As Americans start a third summer living amid the specter of the coronavirus, their attitude to the pandemic has shifted.
Even as infections rise to levels that are four to five times higher than the same point last year, the push for normalcy is winning out.
Experts say it’s not surprising; because of widespread vaccinations and treatments available, many people no longer see the virus as the threat it once was.
“We have seen that for many individuals who are not at extremely high risk for severe outcomes, and who are vaccinated and boosted, that COVID has morphed from a really serious threat to someone’s health and morbidity and mortality to a cold that we deal with and can recover from,” said Keri Althoff, an epidemiologist at the Johns Hopkins Bloomberg School of Public Health.
“And, you know, the truth of the matter is, this was a part of our goal to work up to … our population level immunity,” Althoff said.
A year ago, there was widespread optimism as cases were so low that the virus seemed on the verge of being defeated. Yet mitigation measures, namely masks and vaccination requirements, remained in place.
Now, almost all masks or vaccine requirements have been deliberately abandoned or overturned in court.
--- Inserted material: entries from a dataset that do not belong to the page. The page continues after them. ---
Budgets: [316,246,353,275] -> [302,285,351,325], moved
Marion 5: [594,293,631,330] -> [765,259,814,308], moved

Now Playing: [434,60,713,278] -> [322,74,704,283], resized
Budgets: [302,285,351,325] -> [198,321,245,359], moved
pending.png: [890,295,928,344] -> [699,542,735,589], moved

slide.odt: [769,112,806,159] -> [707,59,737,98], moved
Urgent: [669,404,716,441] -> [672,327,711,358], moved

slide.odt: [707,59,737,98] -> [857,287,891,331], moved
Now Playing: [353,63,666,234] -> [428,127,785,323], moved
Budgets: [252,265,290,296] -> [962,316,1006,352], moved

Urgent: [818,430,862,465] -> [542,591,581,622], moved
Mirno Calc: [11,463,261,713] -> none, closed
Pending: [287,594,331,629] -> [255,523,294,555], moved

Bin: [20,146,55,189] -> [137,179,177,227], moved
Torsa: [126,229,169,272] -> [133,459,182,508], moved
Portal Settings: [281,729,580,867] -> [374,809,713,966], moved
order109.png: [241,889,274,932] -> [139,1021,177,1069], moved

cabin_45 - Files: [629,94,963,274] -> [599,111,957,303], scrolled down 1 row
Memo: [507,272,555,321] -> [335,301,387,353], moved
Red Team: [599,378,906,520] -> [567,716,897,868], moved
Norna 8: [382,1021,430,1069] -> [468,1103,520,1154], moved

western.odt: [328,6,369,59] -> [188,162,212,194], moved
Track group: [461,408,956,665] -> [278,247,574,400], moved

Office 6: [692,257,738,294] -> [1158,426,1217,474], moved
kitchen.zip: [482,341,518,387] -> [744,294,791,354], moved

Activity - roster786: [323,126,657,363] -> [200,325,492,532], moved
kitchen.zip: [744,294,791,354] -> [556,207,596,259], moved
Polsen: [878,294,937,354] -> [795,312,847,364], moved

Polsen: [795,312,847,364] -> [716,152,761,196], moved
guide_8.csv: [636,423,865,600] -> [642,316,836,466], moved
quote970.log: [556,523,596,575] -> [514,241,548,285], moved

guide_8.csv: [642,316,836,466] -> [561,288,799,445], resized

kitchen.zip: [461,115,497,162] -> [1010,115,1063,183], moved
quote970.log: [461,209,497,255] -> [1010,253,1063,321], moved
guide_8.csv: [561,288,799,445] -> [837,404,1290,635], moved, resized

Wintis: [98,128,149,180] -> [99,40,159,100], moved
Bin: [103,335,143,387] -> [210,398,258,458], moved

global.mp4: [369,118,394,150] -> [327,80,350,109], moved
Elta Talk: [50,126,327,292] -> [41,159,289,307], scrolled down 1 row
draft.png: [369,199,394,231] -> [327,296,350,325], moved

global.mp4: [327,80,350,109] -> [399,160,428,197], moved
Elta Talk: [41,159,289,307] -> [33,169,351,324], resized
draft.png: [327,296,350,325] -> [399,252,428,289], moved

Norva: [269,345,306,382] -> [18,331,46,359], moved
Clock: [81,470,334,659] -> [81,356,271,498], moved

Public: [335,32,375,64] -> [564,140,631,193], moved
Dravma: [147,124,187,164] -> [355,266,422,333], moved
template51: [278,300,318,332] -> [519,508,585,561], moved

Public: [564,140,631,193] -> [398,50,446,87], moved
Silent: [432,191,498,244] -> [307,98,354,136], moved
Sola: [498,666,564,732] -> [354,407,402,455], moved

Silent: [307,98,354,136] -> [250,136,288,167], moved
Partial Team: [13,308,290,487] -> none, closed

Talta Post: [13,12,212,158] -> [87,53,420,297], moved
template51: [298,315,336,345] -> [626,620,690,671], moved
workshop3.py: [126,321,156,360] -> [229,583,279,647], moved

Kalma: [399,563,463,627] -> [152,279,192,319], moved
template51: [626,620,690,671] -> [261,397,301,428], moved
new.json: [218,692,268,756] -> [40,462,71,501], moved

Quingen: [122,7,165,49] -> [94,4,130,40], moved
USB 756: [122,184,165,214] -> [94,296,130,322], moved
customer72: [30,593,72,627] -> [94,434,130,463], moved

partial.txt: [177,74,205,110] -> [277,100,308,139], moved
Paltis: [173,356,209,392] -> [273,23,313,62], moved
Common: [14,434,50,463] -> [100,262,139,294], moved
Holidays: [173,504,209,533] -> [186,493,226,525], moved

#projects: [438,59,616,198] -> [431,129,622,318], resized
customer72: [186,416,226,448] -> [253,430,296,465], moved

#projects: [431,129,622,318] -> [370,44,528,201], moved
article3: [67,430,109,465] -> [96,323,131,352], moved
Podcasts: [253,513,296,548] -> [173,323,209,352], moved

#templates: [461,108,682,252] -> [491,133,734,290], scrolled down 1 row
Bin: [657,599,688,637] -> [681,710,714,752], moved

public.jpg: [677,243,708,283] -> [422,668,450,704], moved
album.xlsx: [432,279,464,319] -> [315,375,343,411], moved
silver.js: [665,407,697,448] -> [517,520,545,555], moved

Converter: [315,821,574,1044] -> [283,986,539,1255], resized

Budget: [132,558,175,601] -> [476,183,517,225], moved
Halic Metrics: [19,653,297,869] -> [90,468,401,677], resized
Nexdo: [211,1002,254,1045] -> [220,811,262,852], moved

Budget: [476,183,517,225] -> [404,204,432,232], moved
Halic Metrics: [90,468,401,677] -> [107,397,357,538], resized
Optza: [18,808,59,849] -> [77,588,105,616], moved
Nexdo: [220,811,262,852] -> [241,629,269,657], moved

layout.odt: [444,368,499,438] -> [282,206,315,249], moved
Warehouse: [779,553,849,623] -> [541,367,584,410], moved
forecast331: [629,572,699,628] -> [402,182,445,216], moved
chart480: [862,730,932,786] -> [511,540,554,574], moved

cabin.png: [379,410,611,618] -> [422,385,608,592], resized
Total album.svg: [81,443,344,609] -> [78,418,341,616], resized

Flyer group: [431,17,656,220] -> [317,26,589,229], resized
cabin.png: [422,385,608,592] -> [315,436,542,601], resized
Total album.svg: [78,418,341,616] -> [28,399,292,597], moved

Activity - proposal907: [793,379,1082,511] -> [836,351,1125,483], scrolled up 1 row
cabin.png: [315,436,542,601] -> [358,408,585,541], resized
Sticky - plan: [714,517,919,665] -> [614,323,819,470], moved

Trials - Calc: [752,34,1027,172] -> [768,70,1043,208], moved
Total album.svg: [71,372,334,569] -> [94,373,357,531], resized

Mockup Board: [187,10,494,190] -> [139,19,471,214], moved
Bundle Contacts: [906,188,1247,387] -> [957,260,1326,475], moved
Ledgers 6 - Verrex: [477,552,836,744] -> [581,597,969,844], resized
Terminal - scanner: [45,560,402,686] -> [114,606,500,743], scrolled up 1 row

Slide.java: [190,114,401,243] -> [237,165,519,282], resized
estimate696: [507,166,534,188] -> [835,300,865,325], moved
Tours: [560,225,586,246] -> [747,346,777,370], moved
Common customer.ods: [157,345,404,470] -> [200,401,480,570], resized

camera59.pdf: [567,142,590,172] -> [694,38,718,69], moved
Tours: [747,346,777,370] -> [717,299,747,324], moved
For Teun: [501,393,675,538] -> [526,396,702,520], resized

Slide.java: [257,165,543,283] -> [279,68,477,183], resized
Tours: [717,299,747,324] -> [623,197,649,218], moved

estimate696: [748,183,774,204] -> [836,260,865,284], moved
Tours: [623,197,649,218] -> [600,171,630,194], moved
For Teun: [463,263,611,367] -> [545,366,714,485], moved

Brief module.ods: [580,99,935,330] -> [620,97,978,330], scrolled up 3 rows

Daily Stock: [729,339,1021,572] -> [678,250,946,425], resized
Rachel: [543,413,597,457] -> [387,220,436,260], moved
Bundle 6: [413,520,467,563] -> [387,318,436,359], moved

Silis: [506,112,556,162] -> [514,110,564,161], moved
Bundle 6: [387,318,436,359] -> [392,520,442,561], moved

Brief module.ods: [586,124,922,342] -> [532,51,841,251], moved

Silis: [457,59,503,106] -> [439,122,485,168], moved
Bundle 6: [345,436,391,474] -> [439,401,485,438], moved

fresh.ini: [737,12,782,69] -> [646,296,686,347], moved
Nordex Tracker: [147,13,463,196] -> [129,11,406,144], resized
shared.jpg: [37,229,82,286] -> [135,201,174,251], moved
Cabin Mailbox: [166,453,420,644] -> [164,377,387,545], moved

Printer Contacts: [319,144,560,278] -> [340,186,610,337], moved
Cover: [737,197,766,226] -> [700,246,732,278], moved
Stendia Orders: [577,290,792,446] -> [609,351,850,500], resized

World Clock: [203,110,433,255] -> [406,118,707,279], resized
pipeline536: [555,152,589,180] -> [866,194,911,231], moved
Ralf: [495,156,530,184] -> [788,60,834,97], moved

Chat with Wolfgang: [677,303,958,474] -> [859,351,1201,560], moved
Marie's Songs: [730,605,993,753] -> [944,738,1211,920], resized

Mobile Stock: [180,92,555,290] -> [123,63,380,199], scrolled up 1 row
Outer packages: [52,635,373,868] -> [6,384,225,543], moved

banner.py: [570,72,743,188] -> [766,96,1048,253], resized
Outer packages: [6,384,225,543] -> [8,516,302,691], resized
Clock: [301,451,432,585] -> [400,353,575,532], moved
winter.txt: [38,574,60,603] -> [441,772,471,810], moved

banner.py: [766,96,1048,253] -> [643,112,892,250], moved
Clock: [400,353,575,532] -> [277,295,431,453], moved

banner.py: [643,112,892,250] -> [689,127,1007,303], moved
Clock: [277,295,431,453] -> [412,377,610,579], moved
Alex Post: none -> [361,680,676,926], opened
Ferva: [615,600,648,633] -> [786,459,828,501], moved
The U.S. is averaging about 100,000 new cases every day, but movie studios are releasing summer blockbusters to packed theaters, families are celebrating weddings, and bars and restaurants are full.
Living with the threat of a COVID-19 infection has become the new normal for Americans who are ready to move on.
“People are tired of the changes that they’ve had to make to their lives related to COVID-19 and so eager to get back to normal,” said Mercedes Carnethon, epidemiologist at the Northwestern University Feinberg School of Medicine.
“And what they’ve seen with increased experience, two plus years into the pandemic is that, if they know people who’ve had COVID-19, most of them—and this ignores a million people who have died—but most of them have recovered,” Carnethon said.
Hospitalizations stand at about 3,500 per day and deaths are hovering around 300 per day. They are higher than last summer, but also relatively low compared to the omicron surge in January.
“While those numbers remain higher than I’d like them to be, they’re lower than … what we’ve seen before with cases and hospitalizations and deaths,” Centers for Disease Control and Prevention Director Rochelle Walensky said during a June 1 interview with NPR.
“And that’s because we have the tools now to conquer this with regard to both vaccination, boosting and our antivirals,” Walensky said.
Walensky noted that about 55 percent of the population is living in an area with either medium or high transmission, and about 23 percent are living in an area of high transmission.
The dominant variants circulating currently are the most infectious yet, and new research increasingly shows that prior infection will not provide lasting protection against the newer strains.
“We really would encourage people who are in these areas of high COVID-19 community levels to continue to wear masks in public indoor settings to prevent transmission,” Walensky said.
Even as many in the country look to regain a sense of normalcy this summer, not everyone is on equal footing.
“There is nothing wrong with operating in that manner and acknowledging that you or your family’s personal risk is low. However, there are individuals who are in those settings because they have to be,” Carnethon said.
Millions of people are still vulnerable, particularly racial minorities and low-income populations who don’t have the luxury of working from home or avoiding public transportation.
“I think it’s very easy to ignore those populations and say, well, I’ll be fine. My family will be fine … because we don’t have leaders who are able to articulate the pain and loss that, for example, Native communities have faced, that Black communities have faced,” Carnethon said.
According to Althoff, the only way to succeed in a “new normal” is to make sure the people who were disproportionately impacted by the virus don’t continue to fall through the cracks.
“This isn’t a time to quit and scale back and take a vacation from COVID. This is the time to make sure that we’ve learned from what’s happened … to continue to move forward with our lives while reducing the risk of hospitalization and death. And that takes individual level decision making and it takes policy,” Althoff said.
For example, the Biden administration is rolling out thousands of new federally-supported “test to treat” sites nationwide, where patients can get tested and prescribed Paxlovid or molnupiravir by a health provider on the spot.
Infectious disease experts have said “test to treat” sites can be an important tool to help make treatments more accessible, but authorities need to do a better job ensuring they are accessible to everyone.
“I don’t quibble with the messaging that we need to return to normal, but we cannot pretend that everyone can live a pre-pandemic life. We need to remain respectful of the severe threat that COVID-19 continues to pose to a subset of people in our community,” Carnethon said.